Your next problem is that the eaves are now full of honey and wax. Without the bees to care for this it will melt and run down the wall, atract ants and moths and make a general mess.

Another problem is the simple logistics of dealing with a hive a bees while high up a ladder. It's easy to get stung, panic and fall, or have some bees get in your veil and panic.

If you remove the bees and then open up the entrances you blocked, another hive of bees may discover the honey and rob it out. If they find it, this cleans up the honey in the eaves. A hive could be BROUGHT there just to accomplish this.

If you can find a beekeeper who knows how to pull it off they could be removed by the cone method, a strong hive could be left to rob out the honey and then you could seal it all up. It will, however, take some time to accomplish this and there will be a lot of bees around the apartment house.

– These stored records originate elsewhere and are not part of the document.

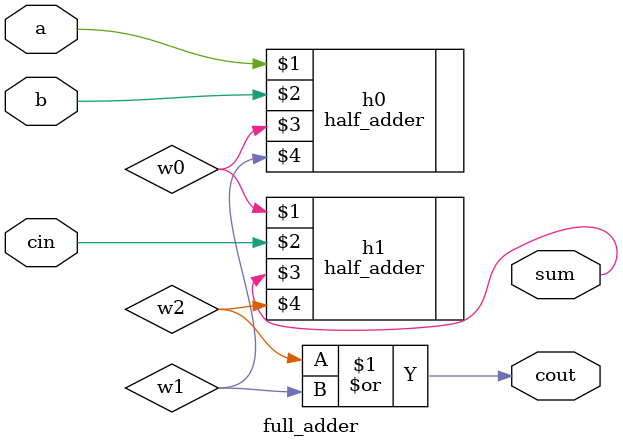
<source format=v>
`timescale 1ns / 1ps
module full_adder(
    input a,
    input b,
    input cin,
    output sum,
    output cout
    );
	
	wire w0,w1,w2;
	half_adder h0(a,b,w0,w1),
				  h1(w0,cin,sum,w2);
	or #(5) o0(cout,w2,w1);

endmodule

</source>
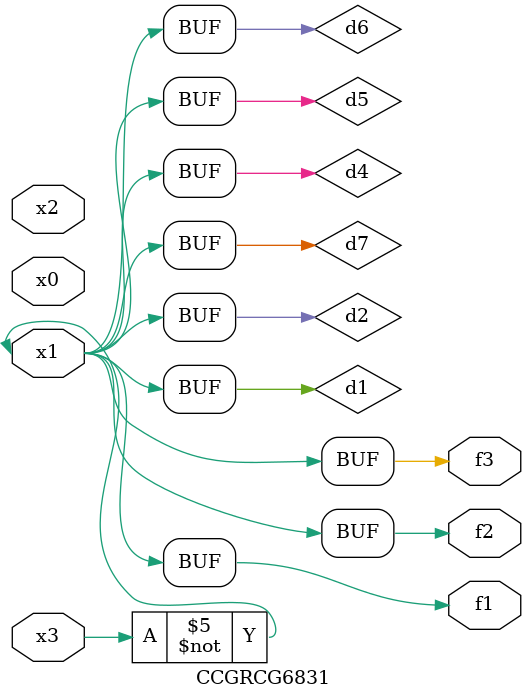
<source format=v>
module CCGRCG6831(
	input x0, x1, x2, x3,
	output f1, f2, f3
);

	wire d1, d2, d3, d4, d5, d6, d7;

	not (d1, x3);
	buf (d2, x1);
	xnor (d3, d1, d2);
	nor (d4, d1);
	buf (d5, d1, d2);
	buf (d6, d4, d5);
	nand (d7, d4);
	assign f1 = d6;
	assign f2 = d7;
	assign f3 = d6;
endmodule

</source>
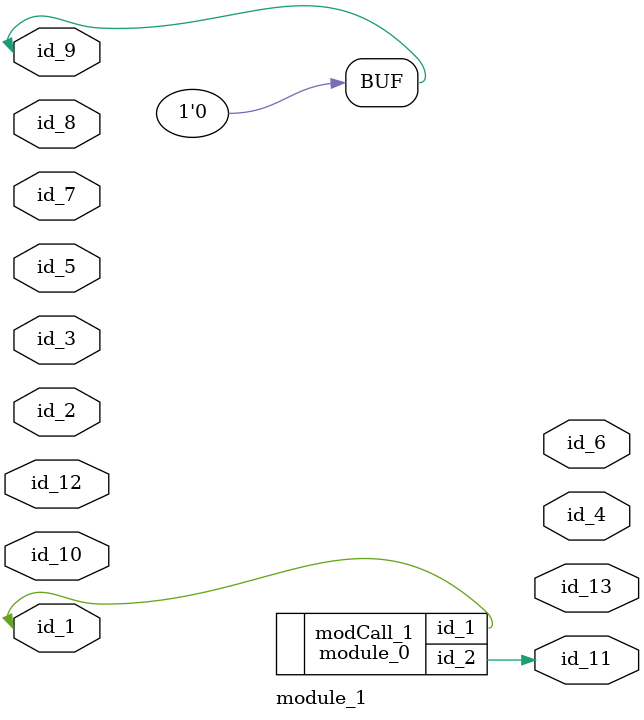
<source format=v>
module module_0 (
    id_1,
    id_2
);
  output wire id_2;
  inout wire id_1;
  wire id_3;
endmodule
module module_1 (
    id_1,
    id_2,
    id_3,
    id_4,
    id_5,
    id_6,
    id_7,
    id_8,
    id_9,
    id_10,
    id_11,
    id_12,
    id_13
);
  output wire id_13;
  inout wire id_12;
  output wire id_11;
  inout wire id_10;
  inout wire id_9;
  input wire id_8;
  input wire id_7;
  output wire id_6;
  inout wire id_5;
  output wire id_4;
  input wire id_3;
  input wire id_2;
  inout wire id_1;
  generate
    assign id_9 = "";
  endgenerate
  wire id_14;
  module_0 modCall_1 (
      id_1,
      id_11
  );
endmodule

</source>
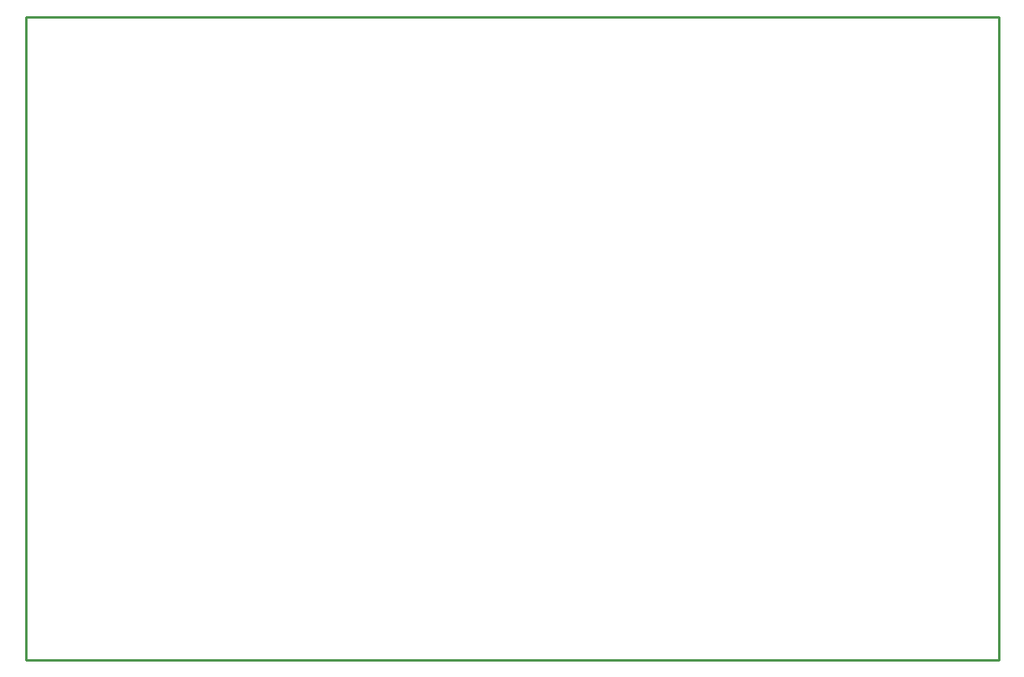
<source format=gko>
G04*
G04 #@! TF.GenerationSoftware,Altium Limited,Altium Designer,20.1.11 (218)*
G04*
G04 Layer_Color=16711935*
%FSLAX25Y25*%
%MOIN*%
G70*
G04*
G04 #@! TF.SameCoordinates,79C4E474-355B-46CA-A0E8-57BC19F8BC65*
G04*
G04*
G04 #@! TF.FilePolarity,Positive*
G04*
G01*
G75*
%ADD22C,0.01000*%
D22*
X177820Y410214D02*
X577973Y410214D01*
X177820Y410214D02*
X177820Y145794D01*
X577973D02*
Y410214D01*
X177820Y145794D02*
X577973D01*
M02*

</source>
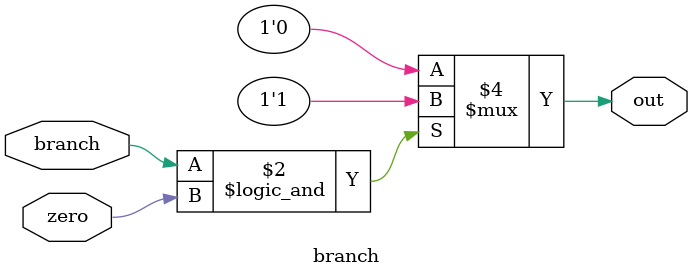
<source format=v>
module branch(branch, zero, out);

    input wire branch;
    input wire zero;
    
    output reg out;

    always @ (*)
    begin: BRANCH
        if(branch && zero)begin
            out <= 1;
        end else begin
            out <= 0;
        end
    end

endmodule
</source>
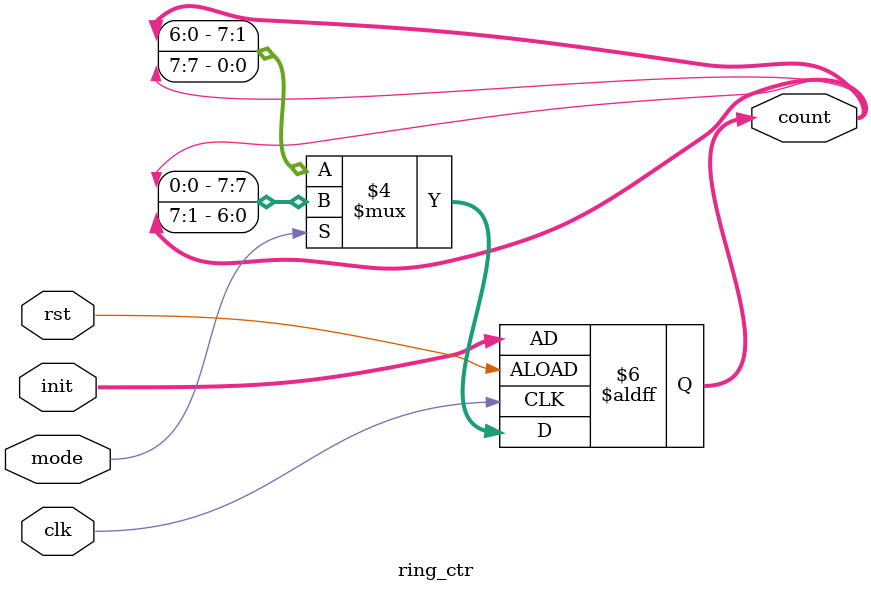
<source format=v>
`timescale 1ns / 1ps


module ring_ctr(clk,rst,mode,init,count);
input wire clk,rst,mode;
output reg [7:0]count;
input wire [7:0]init;//initial value
always@(posedge clk or negedge rst)
begin
    if(rst==0)//active low reset
        count=init;
    else
    begin 
    if(mode) //left to right
        count={count[0],count[7:1]};
    else //right to left
        count={count[6:0],count[7]};
   end
end
endmodule

</source>
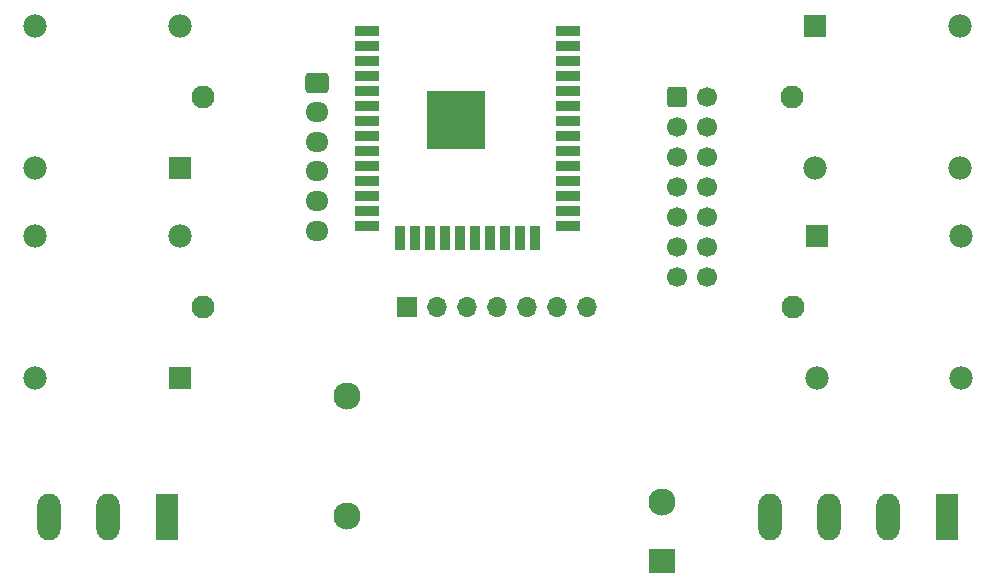
<source format=gbr>
%TF.GenerationSoftware,KiCad,Pcbnew,(6.0.4)*%
%TF.CreationDate,2022-04-23T22:51:50+05:30*%
%TF.ProjectId,esp32 switch,65737033-3220-4737-9769-7463682e6b69,rev?*%
%TF.SameCoordinates,Original*%
%TF.FileFunction,Soldermask,Top*%
%TF.FilePolarity,Negative*%
%FSLAX46Y46*%
G04 Gerber Fmt 4.6, Leading zero omitted, Abs format (unit mm)*
G04 Created by KiCad (PCBNEW (6.0.4)) date 2022-04-23 22:51:50*
%MOMM*%
%LPD*%
G01*
G04 APERTURE LIST*
G04 Aperture macros list*
%AMRoundRect*
0 Rectangle with rounded corners*
0 $1 Rounding radius*
0 $2 $3 $4 $5 $6 $7 $8 $9 X,Y pos of 4 corners*
0 Add a 4 corners polygon primitive as box body*
4,1,4,$2,$3,$4,$5,$6,$7,$8,$9,$2,$3,0*
0 Add four circle primitives for the rounded corners*
1,1,$1+$1,$2,$3*
1,1,$1+$1,$4,$5*
1,1,$1+$1,$6,$7*
1,1,$1+$1,$8,$9*
0 Add four rect primitives between the rounded corners*
20,1,$1+$1,$2,$3,$4,$5,0*
20,1,$1+$1,$4,$5,$6,$7,0*
20,1,$1+$1,$6,$7,$8,$9,0*
20,1,$1+$1,$8,$9,$2,$3,0*%
G04 Aperture macros list end*
%ADD10RoundRect,0.250000X-0.600000X-0.600000X0.600000X-0.600000X0.600000X0.600000X-0.600000X0.600000X0*%
%ADD11C,1.700000*%
%ADD12R,2.300000X2.000000*%
%ADD13C,2.300000*%
%ADD14R,1.980000X1.980000*%
%ADD15C,1.980000*%
%ADD16C,1.935000*%
%ADD17R,1.700000X1.700000*%
%ADD18O,1.700000X1.700000*%
%ADD19R,2.000000X0.900000*%
%ADD20R,0.900000X2.000000*%
%ADD21R,5.000000X5.000000*%
%ADD22R,1.980000X3.960000*%
%ADD23O,1.980000X3.960000*%
%ADD24RoundRect,0.250000X-0.725000X0.600000X-0.725000X-0.600000X0.725000X-0.600000X0.725000X0.600000X0*%
%ADD25O,1.950000X1.700000*%
G04 APERTURE END LIST*
D10*
%TO.C,J3*%
X147320000Y-63500000D03*
D11*
X149860000Y-63500000D03*
X147320000Y-66040000D03*
X149860000Y-66040000D03*
X147320000Y-68580000D03*
X149860000Y-68580000D03*
X147320000Y-71120000D03*
X149860000Y-71120000D03*
X147320000Y-73660000D03*
X149860000Y-73660000D03*
X147320000Y-76200000D03*
X149860000Y-76200000D03*
X147320000Y-78740000D03*
X149860000Y-78740000D03*
%TD*%
D12*
%TO.C,PS1*%
X146050000Y-102830000D03*
D13*
X146050000Y-97830000D03*
X119380000Y-99020000D03*
X119380000Y-88820000D03*
%TD*%
D14*
%TO.C,K3*%
X105160000Y-69500000D03*
D15*
X105160000Y-57500000D03*
D16*
X107160000Y-63500000D03*
D15*
X92960000Y-69500000D03*
X92960000Y-57500000D03*
%TD*%
D17*
%TO.C,J6*%
X124460000Y-81280000D03*
D18*
X127000000Y-81280000D03*
X129540000Y-81280000D03*
X132080000Y-81280000D03*
X134620000Y-81280000D03*
X137160000Y-81280000D03*
X139700000Y-81280000D03*
%TD*%
D14*
%TO.C,K4*%
X105160000Y-87280000D03*
D15*
X105160000Y-75280000D03*
D16*
X107160000Y-81280000D03*
D15*
X92960000Y-87280000D03*
X92960000Y-75280000D03*
%TD*%
D14*
%TO.C,K1*%
X159140000Y-75280000D03*
D15*
X159140000Y-87280000D03*
D16*
X157140000Y-81280000D03*
D15*
X171340000Y-75280000D03*
X171340000Y-87280000D03*
%TD*%
D19*
%TO.C,U2*%
X121040000Y-57955000D03*
X121040000Y-59225000D03*
X121040000Y-60495000D03*
X121040000Y-61765000D03*
X121040000Y-63035000D03*
X121040000Y-64305000D03*
X121040000Y-65575000D03*
X121040000Y-66845000D03*
X121040000Y-68115000D03*
X121040000Y-69385000D03*
X121040000Y-70655000D03*
X121040000Y-71925000D03*
X121040000Y-73195000D03*
X121040000Y-74465000D03*
D20*
X123825000Y-75465000D03*
X125095000Y-75465000D03*
X126365000Y-75465000D03*
X127635000Y-75465000D03*
X128905000Y-75465000D03*
X130175000Y-75465000D03*
X131445000Y-75465000D03*
X132715000Y-75465000D03*
X133985000Y-75465000D03*
X135255000Y-75465000D03*
D19*
X138040000Y-74465000D03*
X138040000Y-73195000D03*
X138040000Y-71925000D03*
X138040000Y-70655000D03*
X138040000Y-69385000D03*
X138040000Y-68115000D03*
X138040000Y-66845000D03*
X138040000Y-65575000D03*
X138040000Y-64305000D03*
X138040000Y-63035000D03*
X138040000Y-61765000D03*
X138040000Y-60495000D03*
X138040000Y-59225000D03*
X138040000Y-57955000D03*
D21*
X128540000Y-65455000D03*
%TD*%
D14*
%TO.C,K2*%
X159000000Y-57500000D03*
D15*
X159000000Y-69500000D03*
D16*
X157000000Y-63500000D03*
D15*
X171200000Y-57500000D03*
X171200000Y-69500000D03*
%TD*%
D22*
%TO.C,J1*%
X170180000Y-99060000D03*
D23*
X165180000Y-99060000D03*
X160180000Y-99060000D03*
X155180000Y-99060000D03*
%TD*%
D22*
%TO.C,J2*%
X104140000Y-99060000D03*
D23*
X99140000Y-99060000D03*
X94140000Y-99060000D03*
%TD*%
D24*
%TO.C,J5*%
X116840000Y-62330000D03*
D25*
X116840000Y-64830000D03*
X116840000Y-67330000D03*
X116840000Y-69830000D03*
X116840000Y-72330000D03*
X116840000Y-74830000D03*
%TD*%
M02*

</source>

While I hate to see it happen, the most direct solution is to hire an exterminator to kill them and a contractor to open it up and clean it out and repair the eaves. It should be filled with foam or something so a future swarm won't smell the old hive and try to move in.

For detailed info on how to remove bees with the cone method, Brushy Mt. Bee Farm has a video, "Free bees for you" that tells how to do it. ABC XYZ of Beekeeping by AI Root also has instructions on this method.


----------